## VORGELEGTER TEXT
◇ ◇ ◇ ◇ ◇
Biblische und kirchliche Regeln leiten Christen an - und manchmal formulieren Experten vergleichbar klare Richtlinien für die IT. Aktuell zum Beispiel fürs Projektmanagement. John Chapman, Programme Director beim Energieverbund Touchstone Energy, hat im Blog der Association for Project Management (APM) sieben "Todsünden" zusammengestellt, mit denen man ein Projektteam garantiert demotiviert. Gewissermaßen als Pendant dazu identifiziert Deloitte in der Studie "Operation go-live!" Erfolgsfaktoren für die Einbettung von operativer Bereitschaft in teure Initiativen. Neun Gebote, wenn man so will.
9 Lessons Learned von den Olympischen Spielen
"Bis zu 30 Prozent des Geldwertes eines Programms können durch Fehlschläge bei der operativen Readiness zerstört werden", heißt es in der Deloitte-Studie. "Im komplexen Zusammenspiel von Technologie, Infrastruktur und Prozess stellt oftmals die menschliche Ebene die größte Herausforderung dar." Die zeitlos anmutenden Erfolgsfaktoren dabei werden von den Analysten konkret aus den bei den Olympischen und Paralympischen Spielen im Jahre 2012 in London gesammelten Erfahrungen abgeleitet.
1. Früh anfangen
Indem der Fokus von Anfang an auf dem Ziel liegt und indem frühzeitig verantwortliche Führungskräfte ins Programm geholt werden, wird laut Studie jede Entscheidung im Lichte der operativen Auswirkungen getroffen: "Diese Kultur wird die Organisation durchdringen, sobald sie in der Folge des operativen Projektstartes wächst."
2. Unterstützung von oben sicherstellen
Die Brücke zwischen konzeptueller Gestaltung und Ausführung kann nur mit Unterstützung auf Führungsebene geschlagen werden. Darum sollte in einem größeren Projekt ein für operative Bereitschaft zuständiger Direktor benannt werden.
3. Begriffe klar definieren
"Readiness kann ein nebulöses Konzept sein", gibt Deloitte zu bedenken. Deshalb sei es zentral, die Vision in implementierbare Bausteine zu übersetzen. Auf jeder Ebene seien klare Ziele nötig.
◇ ◇ ◇ ◇ ◇
## GEGEBENE DATEN
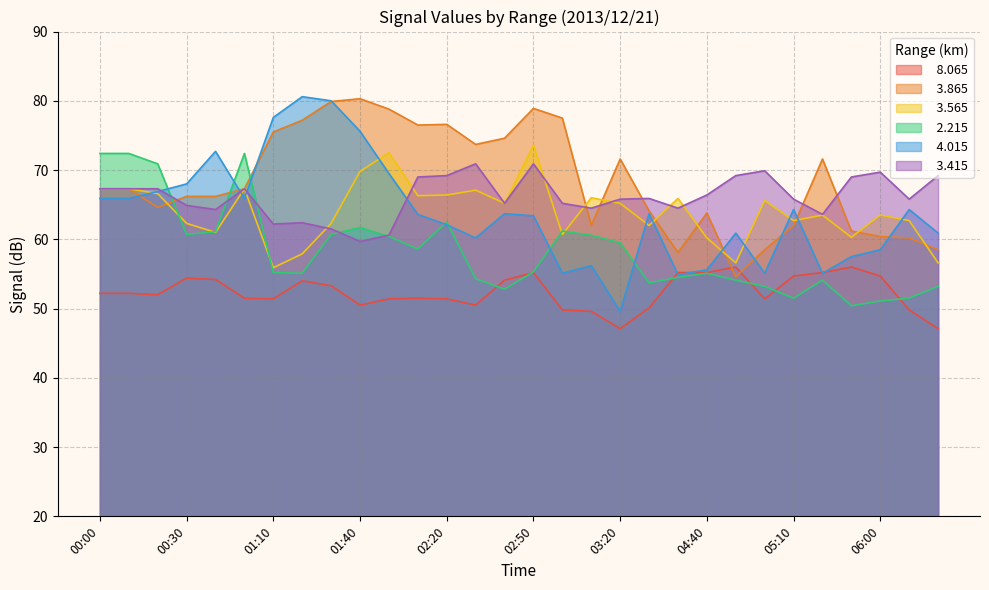

Which series changed the most between 03:30 and 05:00?

  4.015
◇ ◇ ◇ ◇ ◇
## AUFGABEN
1. Geben Sie aus dem Text über Erfolgsfaktoren im Projektmanagement den Abschnitt wörtlich wieder, der mit den Worten „Biblische und kirchliche“ einsetzt und mit „man so will.“ schließt.
2. Führen Sie den Text über Erfolgsfaktoren im Projektmanagement im Anschluss an seinen letzten Satz fort.

## LÖSUNGEN
1.
Biblische und kirchliche Regeln leiten Christen an - und manchmal formulieren Experten vergleichbar klare Richtlinien für die IT. Aktuell zum Beispiel fürs Projektmanagement. John Chapman, Programme Director beim Energieverbund Touchstone Energy, hat im Blog der Association for Project Management (APM) sieben "Todsünden" zusammengestellt, mit denen man ein Projektteam garantiert demotiviert. Gewissermaßen als Pendant dazu identifiziert Deloitte in der Studie "Operation go-live!" Erfolgsfaktoren für die Einbettung von operativer Bereitschaft in teure Initiativen. Neun Gebote, wenn man so will.

2.
4. Ein überwölbende Strategie entwickeln
Für jedes formulierte Ziel sollte von Beginn an klar definiert werden, wer genau für das Vorantreiben und Liefern verantwortlich ist. Gibt es mehrere Projektteams, kann das die Verankerung der erwünschten Kultur vertiefen.
5. Mit dem Programmplan integrieren
Die Readiness-Aktivitäten sollten jeweils konkreten Ergebnissen im Gesamtrahmen entsprechen.
6. Klare Rollen und Verantwortlichkeiten etablieren
Aktionen, Themen und Risiken müssen aktive gemanagt werden. Ebenso wichtig ist es, sie offen zu kommunizieren. "Starke Governance, die externe Partner ebenso beinhaltet wie interne Funktionen, hilft beim Teilen der gelernten Lektionen und beim Einbläuen der Lernergebnisse", so Deloitte.
7. Aus Erfahrungen lernen
Wer auf die Art der Lernkultur setzt, schafft nach Einschätzung der Analysten einen Sinn für Teamwork, Partizipation und Commitment.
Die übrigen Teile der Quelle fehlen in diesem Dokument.